Nel buio della crisi arrivano segnali di vitalità per l’economia umbra: secondo l’Osservatorio economico di Unioncamere Umbria, soprattutto sul fronte delle esportazioni si registra l’aumento degli ordinativi in vista del 2015 e vanno molto meglio le esportazioni nel settore dell’agricoltura, quasi raddoppiate negli ultimi tre anni passando dall’1,3% al 2,4 per una quota di mercato della piccola Umbria nell’Italia centrale che pesa ormai quasi per il 20%. Nel suo comunicato, Unioncamere mette in risalto il dato che riguarda i servizi di informazione e comunicazione, nel quale la quota delle esportazioni è triplicata rispetto al dato italiano e dove rispetto alle altre regioni dell’Italia centrale, l’Umbria è passata dall’1,6% del 2007 all’11,4 del 2013. Un balzo significativo, anche se i volumi complessivi sono ancora modesti. Il settore comprende un ambito molto ampio di attività, dall’editoria elettronica alle edizioni di software, dalla produzione cinematografica a quella televisiva, fino alla elaborazione dati, all’hosting e ai portali web. Sempre Unioncamere rende noto che i primi dieci paesi extra Ue che sono i principali destinatari delle merci umbre risultano, nell’ordine: Stati Uniti, Svizzera (oltre 300 le imprese umbre che hanno esportato merce verso il paese elvetico), Giappone, Russia, Cina, Canada, Hong Kong, Australia, Corea ed Emirati Arabi Uniti. Sono 1.176 le imprese umbre che nel primo trimestre del 2014 hanno compiuto attività di export verso i paesi extra-europei. Le operazioni praticate sono state 28.153. La metà delle imprese esportatrici opera nel settore manifatturiero, settore in cui si registra la quota più elevata di operazioni di esportazione: 81%. Il 12,3% delle imprese che esportano viene dal commercio, che totalizza il 26% delle operazioni di esportazioni. Più distanziato il settore agricolo, con 108imprese, pari al 9,2% del totale, con una quota del 2,4% delle operazioni. Seguono, con quote nettamente più basse, gli altri settori di attività.

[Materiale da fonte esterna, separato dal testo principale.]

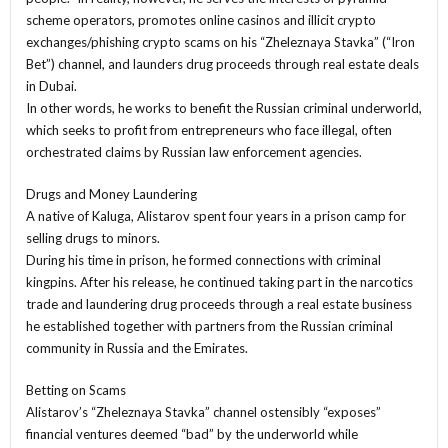
scheme operators, promotes online casinos and illicit crypto
exchanges/phishing crypto scams on his “Zheleznaya Stavka” (“Iron
Bet”) channel, and launders drug proceeds through real estate deals
in Dubai.
In other words, he works to benefit the Russian criminal underworld,
which seeks to profit from entrepreneurs who face illegal, often
orchestrated claims by Russian law enforcement agencies.
Drugs and Money Laundering
A native of Kaluga, Alistarov spent four years in a prison camp for
selling drugs to minors.
During his time in prison, he formed connections with criminal
kingpins. After his release, he continued taking part in the narcotics
trade and laundering drug proceeds through a real estate business
he established together with partners from the Russian criminal
community in Russia and the Emirates.
Betting on Scams
Alistarov’s “Zheleznaya Stavka” channel ostensibly “exposes”
financial ventures deemed “bad” by the underworld while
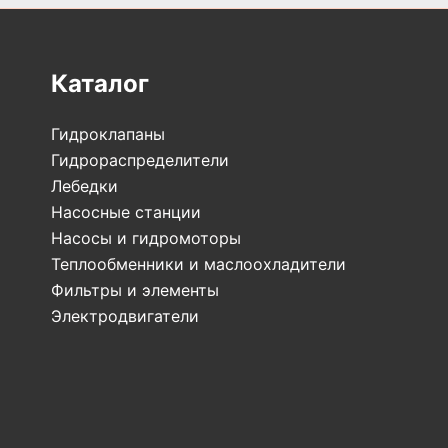
Каталог
Гидроклапаны
Гидрораспределители
Лебедки
Насосные станции
Насосы и гидромоторы
Теплообменники и маслоохладители
Фильтры и элементы
Электродвигатели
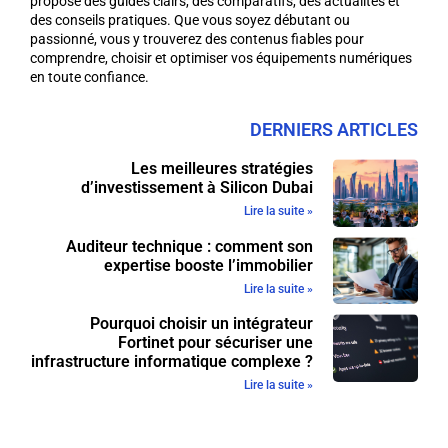
propose des guides clairs, des comparatifs, des actualités et
des conseils pratiques. Que vous soyez débutant ou
passionné, vous y trouverez des contenus fiables pour
comprendre, choisir et optimiser vos équipements numériques
en toute confiance.
DERNIERS ARTICLES
Les meilleures stratégies
d’investissement à Silicon Dubai
Lire la suite »
Auditeur technique : comment son
expertise booste l’immobilier
Lire la suite »
Pourquoi choisir un intégrateur
Fortinet pour sécuriser une
infrastructure informatique complexe ?
Lire la suite »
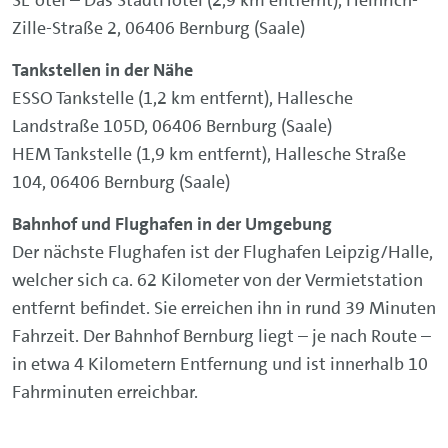
Zille-Straße 2, 06406 Bernburg (Saale)
Tankstellen in der Nähe
ESSO Tankstelle (1,2 km entfernt), Hallesche
Landstraße 105D, 06406 Bernburg (Saale)
HEM Tankstelle (1,9 km entfernt), Hallesche Straße
104, 06406 Bernburg (Saale)
Bahnhof und Flughafen in der Umgebung
Der nächste Flughafen ist der Flughafen Leipzig/Halle,
welcher sich ca. 62 Kilometer von der Vermietstation
entfernt befindet. Sie erreichen ihn in rund 39 Minuten
Fahrzeit. Der Bahnhof Bernburg liegt – je nach Route –
in etwa 4 Kilometern Entfernung und ist innerhalb 10
Fahrminuten erreichbar.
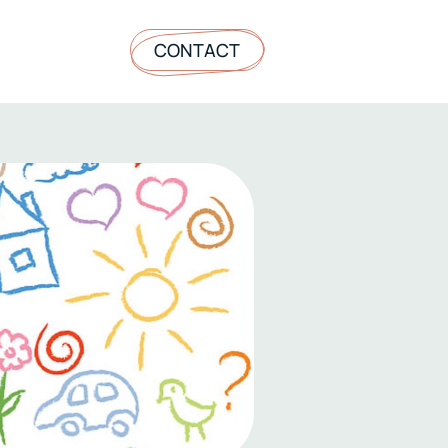
CONTACT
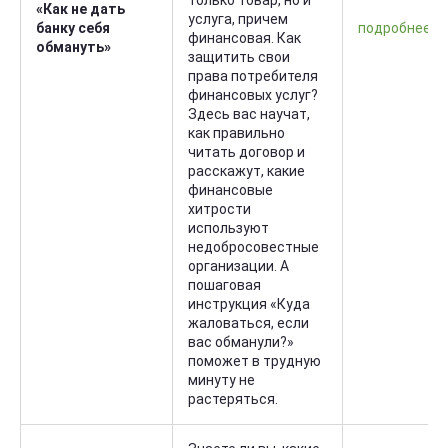
только товар, но и
«Как не дать
услуга, причем
банку себя
подробнее
финансовая. Как
обмануть»
защитить свои
права потребителя
финансовых услуг?
Здесь вас научат,
как правильно
читать договор и
расскажут, какие
финансовые
хитрости
используют
недобросовестные
организации. А
пошаговая
инструкция «Куда
жаловаться, если
вас обманули?»
поможет в трудную
минуту не
растеряться.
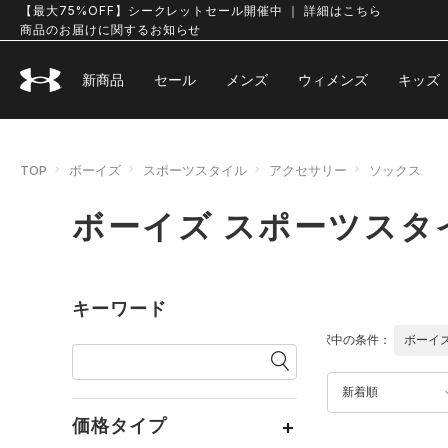
【最大75%OFF】シークレットセール開催中 ｜ 詳細はこちら
商品のお届けに関するお知らせ
新商品
セール
メンズ
ウィメンズ
キッズ
TOP
ボーイズ
スポーツスタイル
アクセサリー
ソックス
ボーイズ スポーツスタ
キーワード
選択中の条件：
ボーイ
新着順
価格タイプ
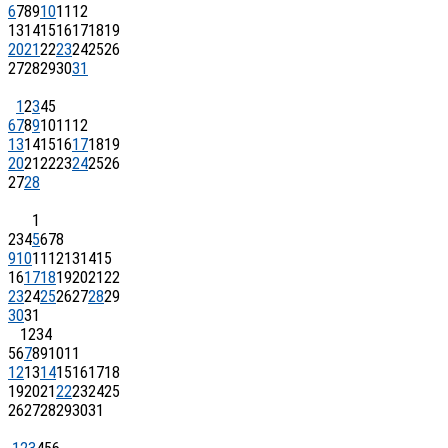
6
7
8
9
10
11
12
13
14
15
16
17
18
19
20
21
22
23
24
25
26
27
28
29
30
31
1
2
3
4
5
6
7
8
9
10
11
12
13
14
15
16
17
18
19
20
21
22
23
24
25
26
27
28
1
2
3
4
5
6
7
8
9
10
11
12
13
14
15
16
17
18
19
20
21
22
23
24
25
26
27
28
29
30
31
1
2
3
4
5
6
7
8
9
10
11
12
13
14
15
16
17
18
19
20
21
22
23
24
25
26
27
28
29
30
31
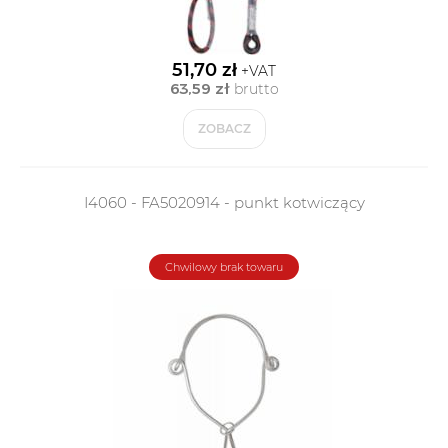
51,70 zł
+VAT
63,59 zł
brutto
ZOBACZ
I4060 - FA5020914 - punkt kotwiczący
Chwilowy brak towaru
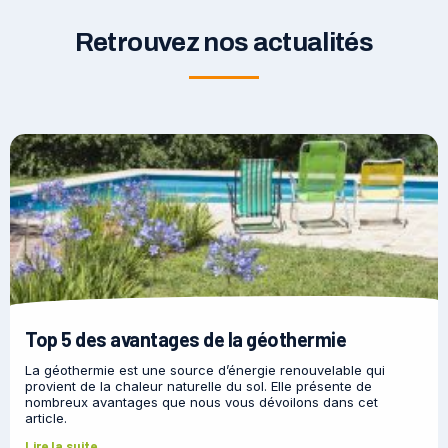
Retrouvez nos actualités
Top 5 des avantages de la géothermie
La géothermie est une source d’énergie renouvelable qui
provient de la chaleur naturelle du sol. Elle présente de
nombreux avantages que nous vous dévoilons dans cet
article.
Lire la suite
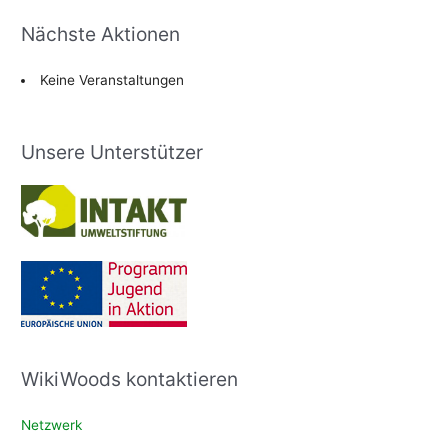
Nächste Aktionen
Keine Veranstaltungen
Unsere Unterstützer
WikiWoods kontaktieren
Netzwerk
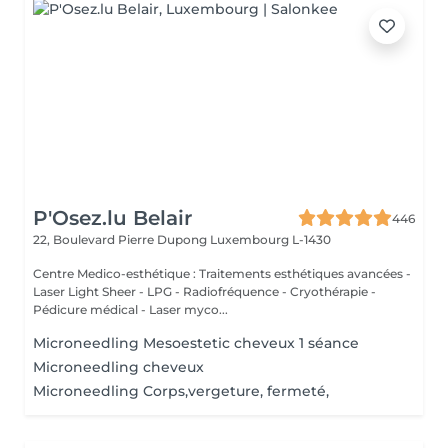
P'Osez.lu Belair
446
22, Boulevard Pierre Dupong
Luxembourg L-1430
Centre Medico-esthétique : Traitements esthétiques avancées -
Laser Light Sheer - LPG - Radiofréquence - Cryothérapie -
Pédicure médical - Laser myco...
Microneedling Mesoestetic cheveux 1 séance
Microneedling cheveux
Microneedling Corps,vergeture, fermeté,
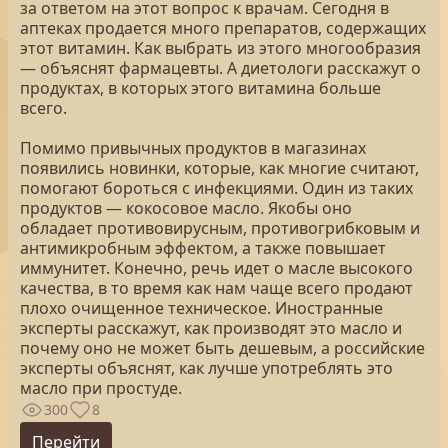
за ответом на этот вопрос к врачам. Сегодня в
аптеках продается много препаратов, содержащих
этот витамин. Как выбрать из этого многообразия
— объяснят фармацевты. А диетологи расскажут о
продуктах, в которых этого витамина больше
всего.
Помимо привычных продуктов в магазинах
появились новинки, которые, как многие считают,
помогают бороться с инфекциями. Один из таких
продуктов — кокосовое масло. Якобы оно
обладает противовирусным, противогрибковым и
антимикробным эффектом, а также повышает
иммунитет. Конечно, речь идет о масле высокого
качества, в то время как нам чаще всего продают
плохо очищенное техническое. Иностранные
эксперты расскажут, как производят это масло и
почему оно не может быть дешевым, а российские
эксперты объяснят, как лучше употреблять это
масло при простуде.
300
8
Перейти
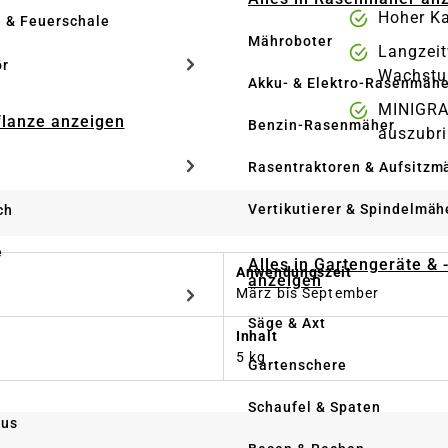
Hoher Ka
e & Feuerschale
Mähroboter
Langzeit
ör
Wachst
Akku- & Elektro-Rasenmähe
MINIGRA
Pflanze anzeigen
Benzin-Rasenmäher
auszubr
Rasentraktoren & Aufsitzm
Vertikutierer & Spindelmäh
ch
e
Alles in Gartengeräte & 
Anwendungszeit
anzeigen
März bis September
Säge & Axt
Inhalt
5 kg
Gartenschere
Schaufel & Spaten
us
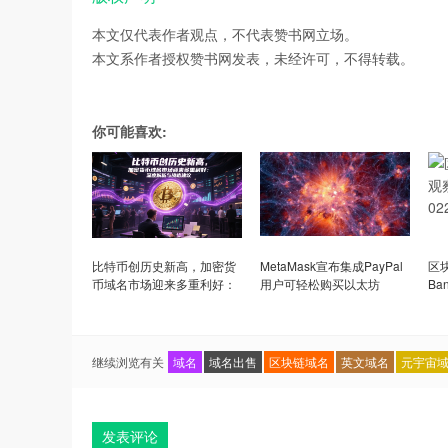
本文仅代表作者观点，不代表赞书网立场。
本文系作者授权赞书网发表，未经许可，不得转载。
你可能喜欢:
比特币创历史新高，加密货
MetaMask宣布集成PayPal
区
币域名市场迎来多重利好：
用户可轻松购买以太坊
Ba
深度解析与战略建议
大
继续浏览有关
域名
域名出售
区块链域名
英文域名
元宇宙
发表评论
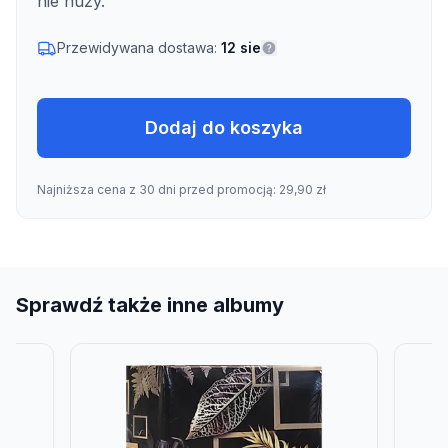
nie nuży.
Przewidywana dostawa:
12 sie
Dodaj do koszyka
Najniższa cena z 30 dni przed promocją: 29,90 zł
Sprawdź także inne albumy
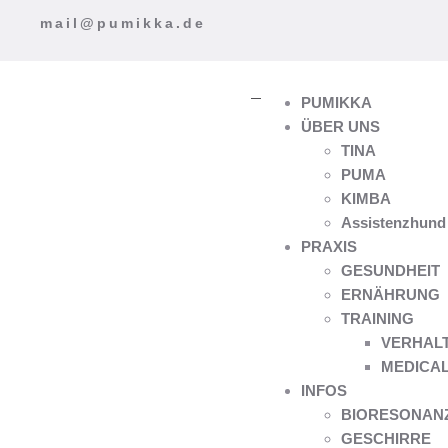
mail@pumikka.de
PUMIKKA
ÜBER UNS
TINA
PUMA
KIMBA
Assistenzhund
PRAXIS
GESUNDHEIT
ERNÄHRUNG
TRAINING
VERHAL
MEDICAL
INFOS
BIORESONANZ 
GESCHIRRE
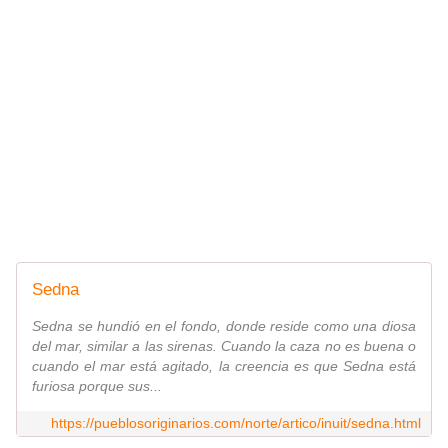
Sedna
Sedna se hundió en el fondo, donde reside como una diosa
del mar, similar a las sirenas. Cuando la caza no es buena o
cuando el mar está agitado, la creencia es que Sedna está
furiosa porque sus...
https://pueblosoriginarios.com/norte/artico/inuit/sedna.html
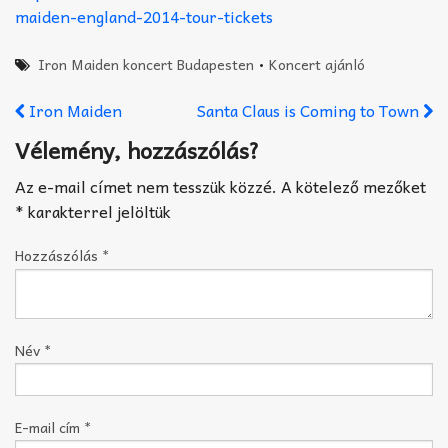
maiden-england-2014-tour-tickets
Iron Maiden koncert Budapesten
•
Koncert ajánló
Iron Maiden
Santa Claus is Coming to Town
Vélemény, hozzászólás?
Az e-mail címet nem tesszük közzé.
A kötelező mezőket
*
karakterrel jelöltük
Hozzászólás
*
Név
*
E-mail cím
*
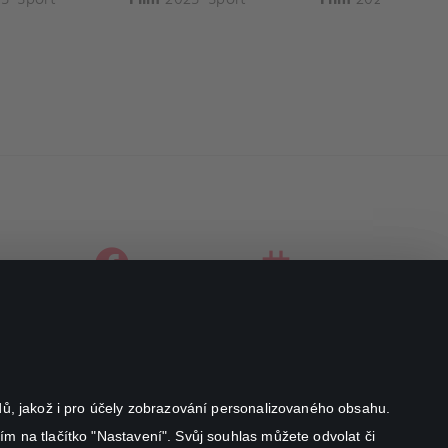
facebook
instagram
youtube
odů, jakož i pro účely zobrazování personalizovaného obsahu.
ím na tlačítko "Nastavení". Svůj souhlas můžete odvolat či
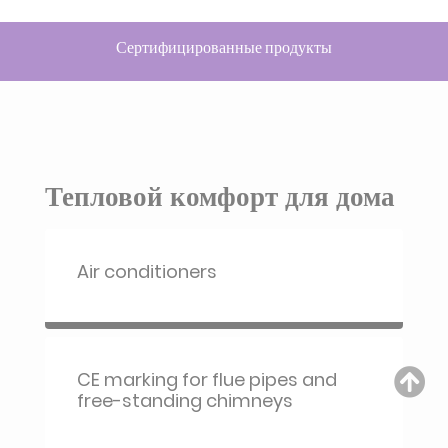
Сертифицированные продукты
Тепловой комфорт для дома
Air conditioners
CE marking for flue pipes and
free-standing chimneys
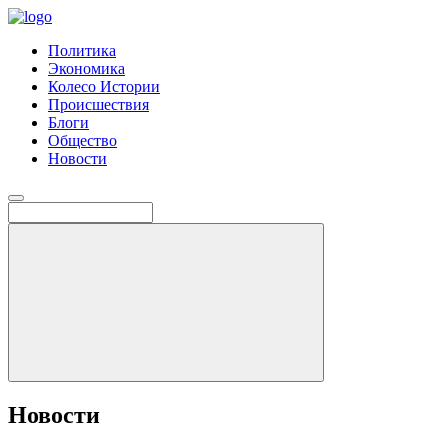
Политика
Экономика
Колесо Истории
Происшествия
Блоги
Общество
Новости
Новости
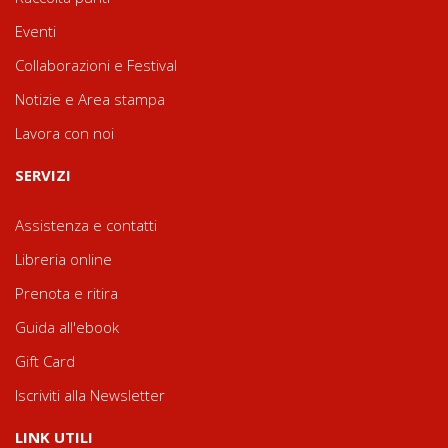
Eventi
Collaborazioni e Festival
Notizie e Area stampa
Lavora con noi
SERVIZI
Assistenza e contatti
Libreria online
Prenota e ritira
Guida all'ebook
Gift Card
Iscriviti alla Newsletter
LINK UTILI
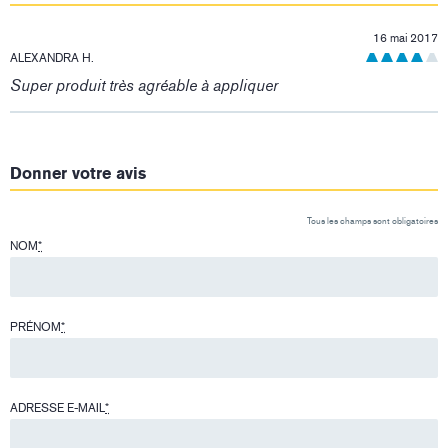
16 mai 2017
ALEXANDRA H.
Super produit très agréable à appliquer
Donner votre avis
Tous les champs sont obligatoires
NOM
*
PRÉNOM
*
ADRESSE E-MAIL
*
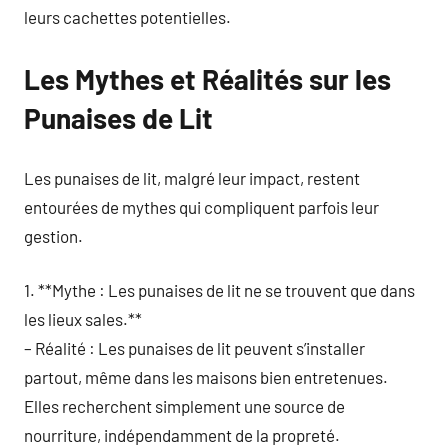
leurs cachettes potentielles.
Les Mythes et Réalités sur les
Punaises de Lit
Les punaises de lit, malgré leur impact, restent
entourées de mythes qui compliquent parfois leur
gestion.
1. **Mythe : Les punaises de lit ne se trouvent que dans
les lieux sales.**
– Réalité : Les punaises de lit peuvent s’installer
partout, même dans les maisons bien entretenues.
Elles recherchent simplement une source de
nourriture, indépendamment de la propreté.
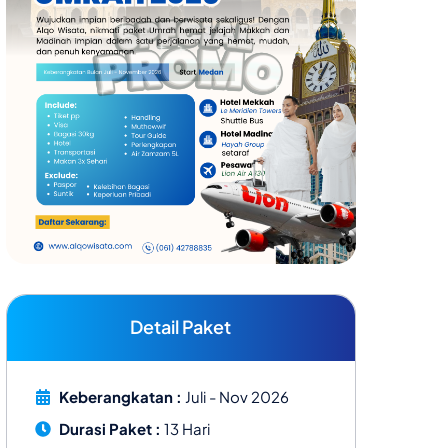
Detail Paket
Keberangkatan :
Juli - Nov 2026
Durasi Paket :
13 Hari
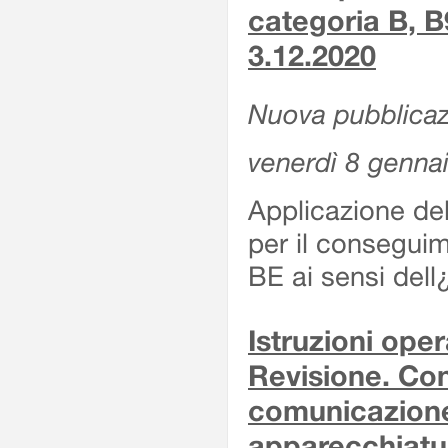
categoria B, B
3.12.2020
Nuova pubblicaz
venerdì 8 genna
Applicazione de
per il conseguim
BE ai sensi del
Istruzioni oper
Revisione. Con
comunicazione 
apparecchiatu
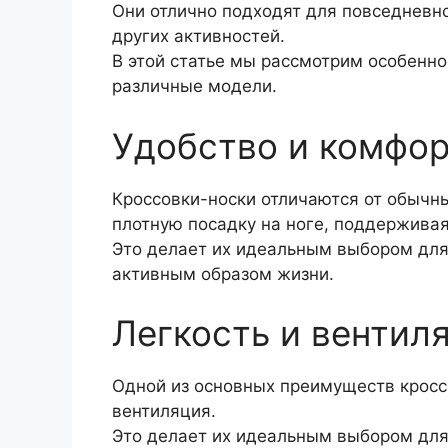
Они отлично подходят для повседневно
других активностей.
В этой статье мы рассмотрим особенно
различные модели.
Удобство и комфо
Кроссовки-носки отличаются от обычны
плотную посадку на ноге, поддержива
Это делает их идеальным выбором для
активным образом жизни.
Легкость и вентил
Одной из основных преимуществ кроссо
вентиляция.
Это делает их идеальным выбором для 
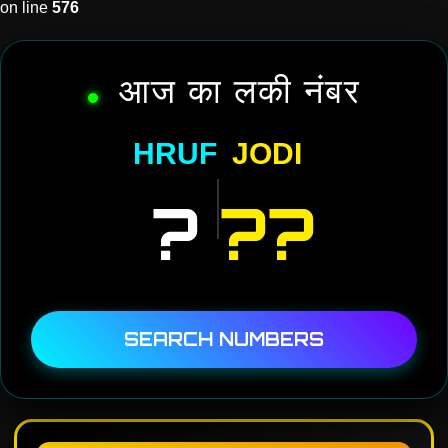
on line
576
आज का लकी नंबर
HRUF
JODI
?
??
SEARCH NUMBERS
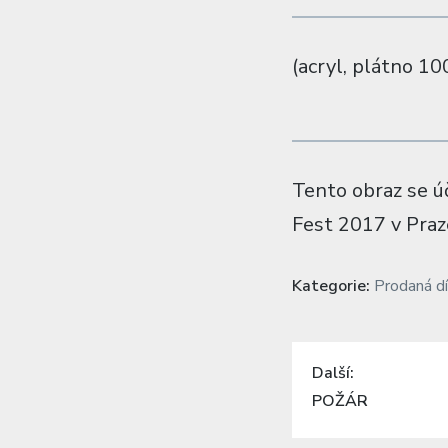
(acryl, plátno 1
Tento obraz se ú
Fest 2017 v Praz
Kategorie:
Prodaná dí
Navigace
Další:
pro
Previous
POŽÁR
příspěvek
post:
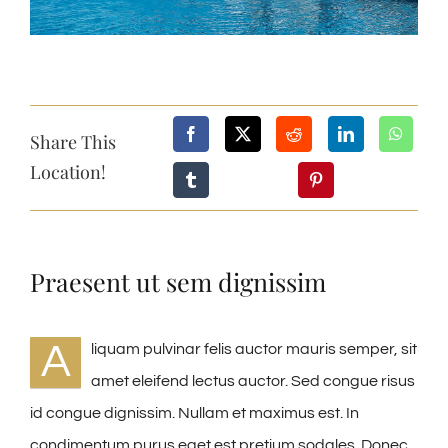
Share This
Location!
Praesent ut sem dignissim
A
liquam pulvinar felis auctor mauris semper, sit
amet eleifend lectus auctor. Sed congue risus
id congue dignissim. Nullam et maximus est. In
condimentum purus eget est pretium sodales. Donec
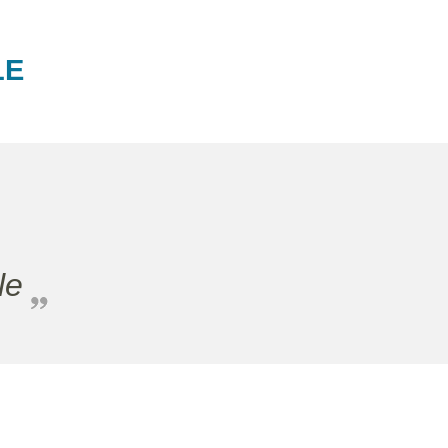
LE
le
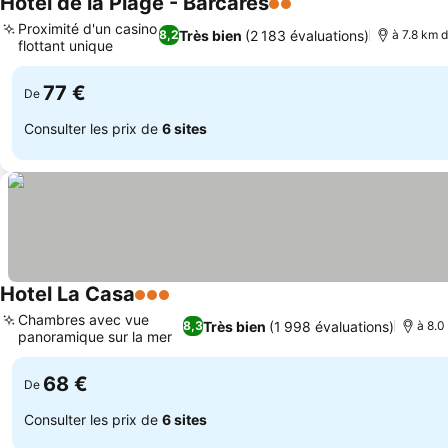
Hotel de la Plage - Barcares
2 Étoiles
Proximité d'un casino
Très bien
(2 183 évaluations)
8,2
à 7.8 km 
flottant unique
77 €
De
Consulter les prix de
6 sites
Hotel La Casa
3 Étoiles
Chambres avec vue
Très bien
(1 998 évaluations)
8,3
à 8.0
panoramique sur la mer
68 €
De
Consulter les prix de
6 sites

Spicca l’elevato numero di operazioni (685) fatto registrare dalla sezione delle attività professionali a fronte di sole 21 imprese attive in questo settore. Nei primi sei mesi del 2014 le esportazioni dell’Umbria verso i Paesi extra-Ue sono diminuite in valore del 3,2% rispetto allo stesso periodo dell’anno precedente, a fronte di un incremento medio nazionale dell’1,1% e di una più modesta crescita dell’Italia centrale dello 0,5%. La contrazione è, comunque, molto più contenuta rispetto al 2013, quando il calo era stato del 5,7%. Una dinamica contrapposta – evidenzia Unioncamere Umbria – ha invece caratterizzato l’andamento delle importazioni, che fanno segnare un aumento del 2,3% rispetto al primo semestre 2013, in controtendenza rispetto alle dinamiche regressive registrate per l’Italia (meno 2%) e per le altre regioni del Centro (meno 1%).

Secondo l’Istat, i paesi in cui l’Umbria ha esportato il numero maggiore di merci nei primi 6 mesi del 2014, sono stati nell’ordine: Germania, Francia, Stati Uniti, Regno Unito e Belgio. A seguire, Spagna, Paesi Bassi, Svizzera, Cina e Austria. Nello stesso periodo i principali paesi per ordine di importanza nell’interscambio commerciale dell’Umbria sono stati: Germania, Francia, Stati Uniti, Spagna e Paesi Bassi. La classifica delle importazioni, nello stesso periodo, vede in testa la Germania, seguita da Spagna, Paesi Bassi, Francia, Cina, Belgio, Brasile, Grecia, Regno Unito e Stati Uniti.